Fulham mira hacia arriba en la tabla de clasificación
El Fulham respira alivio tras una victoria que no solo le regala tres puntos, sino que le permite escalar posiciones en la Championship. Con este triunfo 3-2 sobre el Watford, los Cottagers suman su tercera victoria consecutiva en Craven Cottage, un dato que no se veía desde la temporada 2021-22. El equipo de Marco Silva, que llegó a ir perdiendo 2-1 hasta el minuto 75, demostró una vez más su capacidad de reacción en los tramos finales, virtud que ya había mostrado en partidos anteriores contra el Middlesbrough y el Swansea.
La remontada no fue casualidad. Según análisis tácticos de Opta, el Fulham aumentó su presión en campo rival durante los últimos 20 minutos, recuperando el balón en zona de creación en un 68% de las ocasiones, frente a un 45% en el primer tiempo. Este cambio de ritmo, combinado con la entrada de Harry Wilson —autor del gol del empate—, desequilibró a una defensa del Watford que hasta entonces había contenido con solvencia los ataques locales.
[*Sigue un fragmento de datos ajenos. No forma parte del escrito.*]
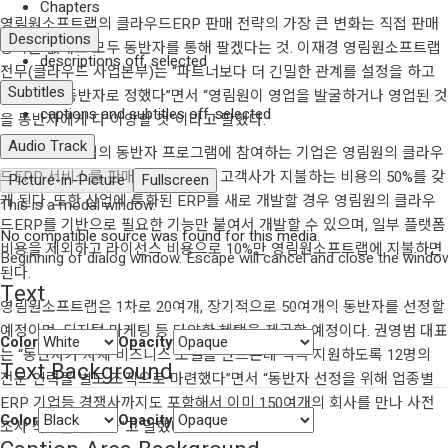
Chapters
영림원소프트랩의 클라우드ERP 판매 전략의 가장 큰 변화는 직접 판매
Descriptions
방식을 없애고 모두 동반자를 통해 팔겠다는 것. 이재경 영림원소프트랩
descriptions off
, selected
전무(클라우드 사업본부)는 “파트너보다 더 긴밀한 관계를 설정을 하고
Subtitles
그 이름을 동반자로 정했다”면서 “영림원이 영업을 발굴하거나 영업된 것
captions and subtitles off
, selected
을 동반자에게 다 이양할 것”이라고 말했다.
Audio Track
영림원소프트랩의 동반자 프로그램에 참여하는 기업은 영림원의 클라우
드ERP 서비스를 판매할 수 있으며, 고객사가 지불하는 비용의 50%를 갖
Picture-in-Picture
Fullscreen
게 된다. 또한 산업에 특화된 ERP를 새로 개발할 경우 영림원의 클라우
This is a modal window.
드ERP를 기반으로 필요한 기능만 붙여서 개발할 수 있으며, 일부 플랫폼
No compatible source was found for this media.
비용을 제외하고 라이선스 비용으로 10%만 영림원소프트랩에 지불하면
Beginning of dialog window. Escape will cancel and close the windo
된다.
Text
영림원소프트랩은 1차로 20여개, 장기적으로 50여개의 동반자를 선정할
예정이며, 디지털 마케팅 등 다양한 혜택을 제공할 예정이다. 권영범 대표
Color
Opacity
는 “동반자가 자체 비즈니스 모델을 만드는데 적극 지원하도록 12명의
Text Background
전문 인력을 별도 조직으로 마련했다”면서 “동반자 선정을 위해 업종별
ERP 기업등 경쟁사까지도 포함해서 이미 150여개의 회사를 만나 사전
Color
Opacity
조사 작업을 벌였다”고 말했다.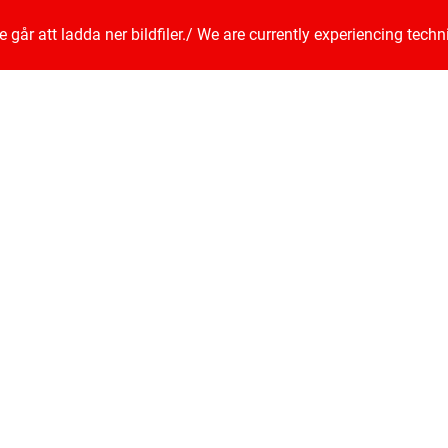
går att ladda ner bildfiler.
/
We are currently experiencing techn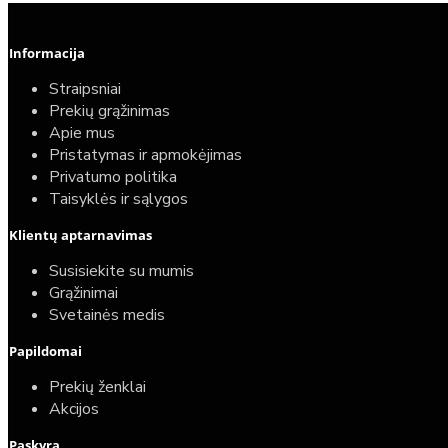
Informacija
Straipsniai
Prekių grąžinimas
Apie mus
Pristatymas ir apmokėjimas
Privatumo politika
Taisyklės ir sąlygos
Klientų aptarnavimas
Susisiekite su mumis
Grąžinimai
Svetainės medis
Papildomai
Prekių ženklai
Akcijos
Paskyra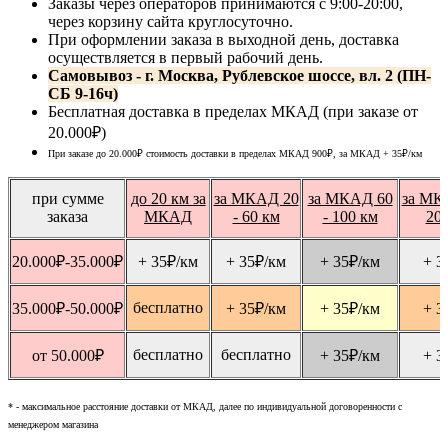
Заказы через операторов принимаются с 9:00-20:00,
через корзину сайта круглосуточно.
При оформлении заказа в выходной день, доставка
осуществляется в первый рабочий день.
Самовывоз - г. Москва, Рублевское шоссе, вл. 2 (ПН-
СБ 9-16ч)
Бесплатная доставка в пределах МКАД (при заказе от
20.000₽)
При заказе до 20.000₽ стоимость доставки в пределах МКАД 900₽, за МКАД
+ 35
₽
/км
при сумме
до 20 км за
за МКАД 20
за МКАД 60
за МК
заказа
МКАД
- 60 км
- 100 км
20
20.000
₽
-35.000
₽
+ 35
₽
/км
+ 35
₽
/км
+ 35
₽
/км
+ 3
бесплатно
35.000
₽
-50.000
₽
+ 35
₽
/км
+ 35
₽
/км
+ 3
бесплатно
бесплатно
от 50.000
₽
+ 35
₽
/км
+ 3
* - максимальное расстояние доставки от МКАД, далее по индивидуальной договоренности с
менеджером магазина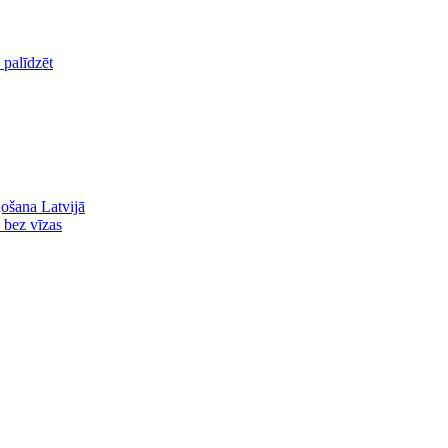
palīdzēt
ļošana Latvijā
ā bez vīzas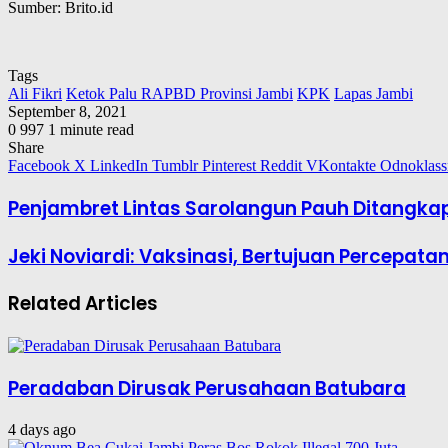
Sumber: Brito.id
Tags
Ali Fikri
Ketok Palu RAPBD Provinsi Jambi
KPK
Lapas Jambi
September 8, 2021
0
997
1 minute read
Share
Facebook
X
LinkedIn
Tumblr
Pinterest
Reddit
VKontakte
Odnoklass
Penjambret Lintas Sarolangun Pauh Ditangkap 
Jeki Noviardi: Vaksinasi, Bertujuan Percepat
Related Articles
Peradaban Dirusak Perusahaan Batubara
4 days ago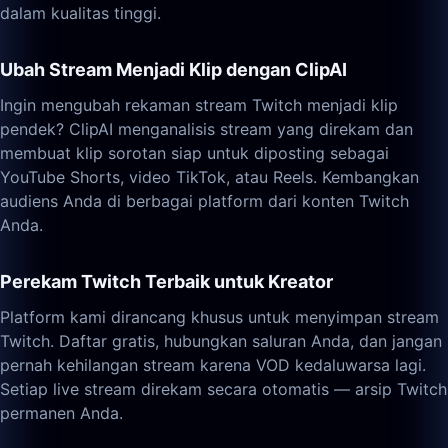
dalam kualitas tinggi.
Ubah Stream Menjadi Klip dengan ClipAI
Ingin mengubah rekaman stream Twitch menjadi klip
pendek? ClipAI menganalisis stream yang direkam dan
membuat klip sorotan siap untuk diposting sebagai
YouTube Shorts, video TikTok, atau Reels. Kembangkan
audiens Anda di berbagai platform dari konten Twitch
Anda.
Perekam Twitch Terbaik untuk Kreator
Platform kami dirancang khusus untuk menyimpan stream
Twitch. Daftar gratis, hubungkan saluran Anda, dan jangan
pernah kehilangan stream karena VOD kedaluwarsa lagi.
Setiap live stream direkam secara otomatis — arsip Twitch
permanen Anda.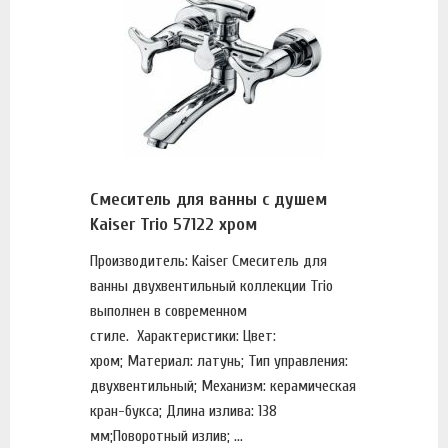
Смеситель для ванны с душем
Kaiser Trio 57122 хром
Производитель: Kaiser Смеситель для
ванны двухвентильный коллекции Trio
выполнен в современном
стиле. Характеристики: Цвет:
хром; Материал: латунь; Тип управления:
двухвентильный; Механизм: керамическая
кран-букса; Длина излива: 138
мм;Поворотный излив; ...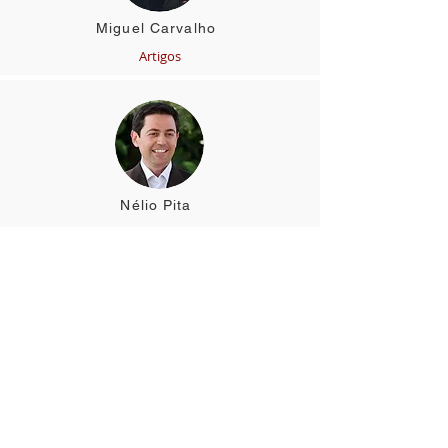
Miguel Carvalho
Artigos
Nélio Pita
Artigos
Pedro Guimarães
Art
igos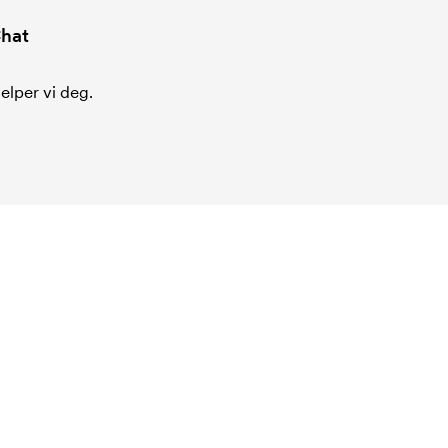
hat
jelper vi deg.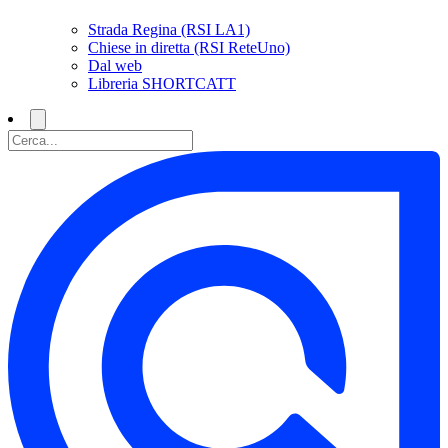
Strada Regina (RSI LA1)
Chiese in diretta (RSI ReteUno)
Dal web
Libreria SHORTCATT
El impacto en la clasificación es inmediato. Con estos tres puntos, el Fulham se coloca en la séptima posición, a solo dos del sexto puesto, que da acceso a los play-offs de ascenso. Más allá de los números, lo significativo es la solidez mental que está mostrando un equipo que, hace apenas un mes, ocupaba lugares de mitad de tabla sin aspiraciones claras.
Watford, por su parte, sale herido de Londres. La derrota no solo los aleja de los puestos de promoción, sino que expone sus carencias para gestionar ventajas. Dos goles en contra en los últimos 15 minutos —el de Wilson y el definitivo de Bobby Decordova-Reid— reflejan una fragilidad defensiva que ya les ha costado puntos en anteriores visitas, como la al Sheffield United.
El próximo reto para el Fulham será mantener esta racha fuera de casa, donde su rendimiento ha sido menos consistente. Pero, por ahora, Craven Cottage vuelve a ser fortaleza.
El Fulham demostró una vez más que el fútbol no se juega sobre el papel, sino con garra y corazón, rematando un partido que parecía perdido con dos goles en el tramo final que dejaron al Watford sin respuestas y a Craven Cottage vibrando de emoción. La capacidad de reacción en los minutos decisivos, unida a la solidez de figuras como João Palhinha en el mediocampo, confirma que este equipo no baja los brazos ni siquiera cuando el marcador le es adverso, una lección de mentalidad para cualquier conjunto que aspire a pelear por algo más que la permanencia.
Quienes sigan de cerca al Fulham harían bien en fijarse en cómo Marco Silva gestiona los cambios tácticos en la segunda parte, especialmente el ingreso de jugadores como Harry Wilson, cuya frescura desequilibró a una defensa de Watford que hasta entonces había contenido con solvencia a Mitrović. Ahora, con la moral por las nubes, el desafío será mantener esta intensidad cuando el calendario se complique, porque partidos como este no se ganan solo con calidad, sino con la convicción de que el gol siempre puede llegar.